Kematian adalah keniscayaan bagi setiap manusia. Saat seseorang meninggal, tanggung jawab bagi orang-orang yang masih hidup adalah memenuhi hak mayit. Kewajiban ini termasuk dalam kategori fardlu kifayah atau kewajiban kolektif, di mana jika satu individu telah melaksanakannya, maka kewajiban bagi yang lain menjadi terpenuhi.
Bagi umat Muslim yang meninggal dunia bukan karena syahid atau ketika sedang berihram, ada empat tugas yang harus dilakukan oleh orang yang masih hidup, yaitu memandikan, mengafani, menshalati, dan menguburkan jenazah tersebut.
Berbeda halnya dengan orang non-Muslim.

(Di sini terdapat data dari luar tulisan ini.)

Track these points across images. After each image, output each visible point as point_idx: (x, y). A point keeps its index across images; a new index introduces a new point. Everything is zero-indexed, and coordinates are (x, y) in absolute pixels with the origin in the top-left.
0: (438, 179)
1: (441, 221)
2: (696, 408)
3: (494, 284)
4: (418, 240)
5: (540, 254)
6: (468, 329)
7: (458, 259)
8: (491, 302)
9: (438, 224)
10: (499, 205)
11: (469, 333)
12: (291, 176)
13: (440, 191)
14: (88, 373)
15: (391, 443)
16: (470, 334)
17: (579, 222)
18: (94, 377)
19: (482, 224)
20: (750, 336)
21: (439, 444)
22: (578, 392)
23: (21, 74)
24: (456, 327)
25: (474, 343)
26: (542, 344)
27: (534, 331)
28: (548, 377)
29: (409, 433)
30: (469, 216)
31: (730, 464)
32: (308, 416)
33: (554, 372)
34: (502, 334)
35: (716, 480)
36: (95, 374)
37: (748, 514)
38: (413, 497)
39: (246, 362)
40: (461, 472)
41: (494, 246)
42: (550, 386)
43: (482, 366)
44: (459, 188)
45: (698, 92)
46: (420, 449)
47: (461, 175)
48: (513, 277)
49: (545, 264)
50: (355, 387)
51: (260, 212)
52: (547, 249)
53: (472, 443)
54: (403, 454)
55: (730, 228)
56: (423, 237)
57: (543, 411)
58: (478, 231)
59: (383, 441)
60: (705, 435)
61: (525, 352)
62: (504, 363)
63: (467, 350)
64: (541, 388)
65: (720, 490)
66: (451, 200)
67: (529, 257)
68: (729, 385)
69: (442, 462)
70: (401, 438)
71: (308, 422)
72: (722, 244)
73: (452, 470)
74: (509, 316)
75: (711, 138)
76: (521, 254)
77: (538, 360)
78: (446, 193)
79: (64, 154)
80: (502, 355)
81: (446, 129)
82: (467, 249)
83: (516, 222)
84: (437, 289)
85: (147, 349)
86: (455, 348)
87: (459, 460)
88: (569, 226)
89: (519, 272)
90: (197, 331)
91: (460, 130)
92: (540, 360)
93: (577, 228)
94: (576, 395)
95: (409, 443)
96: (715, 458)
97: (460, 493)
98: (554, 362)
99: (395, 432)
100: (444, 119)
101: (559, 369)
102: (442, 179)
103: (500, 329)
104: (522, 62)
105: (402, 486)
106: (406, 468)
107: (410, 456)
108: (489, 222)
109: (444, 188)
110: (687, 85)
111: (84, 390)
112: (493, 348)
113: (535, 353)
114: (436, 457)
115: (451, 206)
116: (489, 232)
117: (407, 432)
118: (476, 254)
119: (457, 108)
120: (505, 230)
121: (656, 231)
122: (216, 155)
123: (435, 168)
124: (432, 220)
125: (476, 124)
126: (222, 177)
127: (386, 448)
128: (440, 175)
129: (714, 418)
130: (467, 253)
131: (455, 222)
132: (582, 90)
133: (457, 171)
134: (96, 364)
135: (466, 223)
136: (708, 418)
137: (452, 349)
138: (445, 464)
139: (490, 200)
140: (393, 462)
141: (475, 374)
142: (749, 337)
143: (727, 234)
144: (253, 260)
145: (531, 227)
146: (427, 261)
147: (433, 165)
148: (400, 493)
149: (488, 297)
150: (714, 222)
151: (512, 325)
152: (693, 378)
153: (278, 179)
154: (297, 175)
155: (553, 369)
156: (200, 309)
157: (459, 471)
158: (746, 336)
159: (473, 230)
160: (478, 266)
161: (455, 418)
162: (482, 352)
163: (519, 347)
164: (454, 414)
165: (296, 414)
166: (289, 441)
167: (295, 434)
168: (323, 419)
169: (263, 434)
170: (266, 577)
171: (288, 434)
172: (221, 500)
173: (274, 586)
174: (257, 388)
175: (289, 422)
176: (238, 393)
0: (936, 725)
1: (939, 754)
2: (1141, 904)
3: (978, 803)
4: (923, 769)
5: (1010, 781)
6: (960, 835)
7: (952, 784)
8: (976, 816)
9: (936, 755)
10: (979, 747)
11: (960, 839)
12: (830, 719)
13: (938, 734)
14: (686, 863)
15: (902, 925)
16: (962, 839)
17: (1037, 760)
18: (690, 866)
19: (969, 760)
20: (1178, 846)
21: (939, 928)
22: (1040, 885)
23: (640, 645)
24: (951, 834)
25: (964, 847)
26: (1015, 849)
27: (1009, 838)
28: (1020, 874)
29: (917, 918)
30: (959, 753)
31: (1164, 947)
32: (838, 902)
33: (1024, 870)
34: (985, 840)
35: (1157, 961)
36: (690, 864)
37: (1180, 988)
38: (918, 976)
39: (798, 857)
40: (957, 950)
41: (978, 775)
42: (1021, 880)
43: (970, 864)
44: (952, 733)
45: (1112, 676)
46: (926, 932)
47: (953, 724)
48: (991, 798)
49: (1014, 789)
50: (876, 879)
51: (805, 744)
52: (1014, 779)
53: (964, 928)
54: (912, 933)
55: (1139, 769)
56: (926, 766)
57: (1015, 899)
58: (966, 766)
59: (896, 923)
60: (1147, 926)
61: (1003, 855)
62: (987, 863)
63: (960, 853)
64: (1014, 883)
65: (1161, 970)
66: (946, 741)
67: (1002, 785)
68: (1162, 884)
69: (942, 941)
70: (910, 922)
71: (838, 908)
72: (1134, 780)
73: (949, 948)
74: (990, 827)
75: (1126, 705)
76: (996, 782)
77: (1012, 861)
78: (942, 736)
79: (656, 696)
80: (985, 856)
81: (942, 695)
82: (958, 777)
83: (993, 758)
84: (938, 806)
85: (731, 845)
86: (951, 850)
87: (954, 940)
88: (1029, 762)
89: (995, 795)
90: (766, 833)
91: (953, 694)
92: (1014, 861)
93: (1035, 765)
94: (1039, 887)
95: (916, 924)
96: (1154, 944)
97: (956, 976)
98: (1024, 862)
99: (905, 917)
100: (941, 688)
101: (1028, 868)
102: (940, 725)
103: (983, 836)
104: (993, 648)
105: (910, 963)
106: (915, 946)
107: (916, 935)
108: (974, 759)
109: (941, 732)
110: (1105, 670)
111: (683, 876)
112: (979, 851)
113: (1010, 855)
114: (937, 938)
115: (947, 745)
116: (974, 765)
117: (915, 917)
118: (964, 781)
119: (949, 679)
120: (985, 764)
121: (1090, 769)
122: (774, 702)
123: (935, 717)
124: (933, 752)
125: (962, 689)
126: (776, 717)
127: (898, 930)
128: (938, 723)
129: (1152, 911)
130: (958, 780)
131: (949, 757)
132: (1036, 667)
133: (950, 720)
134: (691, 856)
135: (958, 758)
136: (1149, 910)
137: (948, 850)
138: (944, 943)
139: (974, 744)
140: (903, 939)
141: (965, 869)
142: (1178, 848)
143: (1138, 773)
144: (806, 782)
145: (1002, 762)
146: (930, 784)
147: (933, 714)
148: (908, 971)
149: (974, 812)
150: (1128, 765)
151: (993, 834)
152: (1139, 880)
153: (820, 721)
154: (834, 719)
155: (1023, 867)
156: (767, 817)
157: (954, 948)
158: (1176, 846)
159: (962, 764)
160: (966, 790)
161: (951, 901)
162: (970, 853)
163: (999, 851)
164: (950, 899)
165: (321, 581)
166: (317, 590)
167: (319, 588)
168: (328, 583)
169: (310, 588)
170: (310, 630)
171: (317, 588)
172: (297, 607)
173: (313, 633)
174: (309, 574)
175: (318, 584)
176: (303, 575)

Menshalati jenazah orang non-Muslim sebenarnya tidak diperbolehkan karena shalat itu sendiri adalah doa (meskipun saat orang tersebut masih hidup, mendoakan mereka diperbolehkan). Namun, memandikan jenazah orang non-Muslim tetap diperbolehkan. Bahkan, mengafani dan menguburkan jenazah orang non-Muslim dzimmi diwajibkan.
Lalu, bagaimana dengan mengiringi jenazah Muslim sampai ke tempat pemakaman?
Secara prinsip, mengiringi jenazah tidak diwajibkan karena yang terpenting adalah sudah ada yang menshalati dan memakamkannya tanpa pengiring. Namun, Nabi Muhammad memberikan kabar gembira bahwa siapapun yang mau mengiringi jenazah baik sampai ke tempat penyelenggaraan shalat maupun sampai ke pemakaman akan mendapatkan dua qirath. Satu qirath setara dengan gunung Uhud. Hal ini berdasarkan hadits yang diriwayatkan oleh Abu Hurairah.
Ibnu Hajar al-Asqalani menjelaskan bahwa pahala dua qirath tersebut didapatkan apabila seseorang mengiringi jenazah dengan bersamaan, bukan pergi sendiri-sendiri.
Selain itu, Ibnu Hajar juga menekankan pentingnya niat. Hadits tersebut menegaskan bahwa mengiringi jenazah harus didasari oleh iman dan mencari ridha Allah, bukan semata-mata untuk mendapatkan hadiah atau pujian dari manusia.
Dengan demikian, mengikuti jenazah bukan hanya sekadar tugas, tetapi juga merupakan amalan yang penuh pahala bagi umat Muslim.